→ **Prompt**:
Gather all lines from the material that contain "stale".

^^^^

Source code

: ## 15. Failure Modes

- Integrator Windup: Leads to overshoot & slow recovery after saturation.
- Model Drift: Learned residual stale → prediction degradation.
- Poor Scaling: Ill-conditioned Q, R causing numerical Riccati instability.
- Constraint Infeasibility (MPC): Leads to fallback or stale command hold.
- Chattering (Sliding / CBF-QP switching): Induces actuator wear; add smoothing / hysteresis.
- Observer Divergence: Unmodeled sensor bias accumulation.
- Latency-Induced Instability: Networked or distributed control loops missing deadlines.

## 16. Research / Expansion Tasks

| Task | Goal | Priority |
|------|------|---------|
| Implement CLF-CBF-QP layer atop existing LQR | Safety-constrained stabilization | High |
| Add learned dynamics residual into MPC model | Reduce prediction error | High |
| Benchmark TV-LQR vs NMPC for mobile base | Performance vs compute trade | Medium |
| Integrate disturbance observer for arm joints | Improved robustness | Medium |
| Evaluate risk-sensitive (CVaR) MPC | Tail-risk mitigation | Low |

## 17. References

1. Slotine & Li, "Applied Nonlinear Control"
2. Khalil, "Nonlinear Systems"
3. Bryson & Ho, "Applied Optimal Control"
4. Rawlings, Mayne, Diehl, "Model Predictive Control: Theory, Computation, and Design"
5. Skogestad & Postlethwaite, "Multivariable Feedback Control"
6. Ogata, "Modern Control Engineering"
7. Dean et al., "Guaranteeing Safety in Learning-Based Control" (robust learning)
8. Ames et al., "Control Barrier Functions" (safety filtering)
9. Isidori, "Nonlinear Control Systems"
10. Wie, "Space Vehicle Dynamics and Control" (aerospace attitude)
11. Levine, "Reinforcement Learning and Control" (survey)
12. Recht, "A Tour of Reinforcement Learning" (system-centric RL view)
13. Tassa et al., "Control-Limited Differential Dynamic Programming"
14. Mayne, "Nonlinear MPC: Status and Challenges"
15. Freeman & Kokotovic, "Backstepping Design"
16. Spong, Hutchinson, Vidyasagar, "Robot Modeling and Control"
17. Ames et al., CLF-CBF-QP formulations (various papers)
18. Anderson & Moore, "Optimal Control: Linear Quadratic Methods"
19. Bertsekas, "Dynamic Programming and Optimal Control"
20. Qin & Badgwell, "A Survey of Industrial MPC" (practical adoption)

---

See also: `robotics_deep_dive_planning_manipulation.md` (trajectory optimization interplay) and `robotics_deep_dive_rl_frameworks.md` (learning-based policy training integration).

^^^^

→ **Task response**:
- Model Drift: Learned residual stale → prediction degradation.
- Constraint Infeasibility (MPC): Leads to fallback or stale command hold.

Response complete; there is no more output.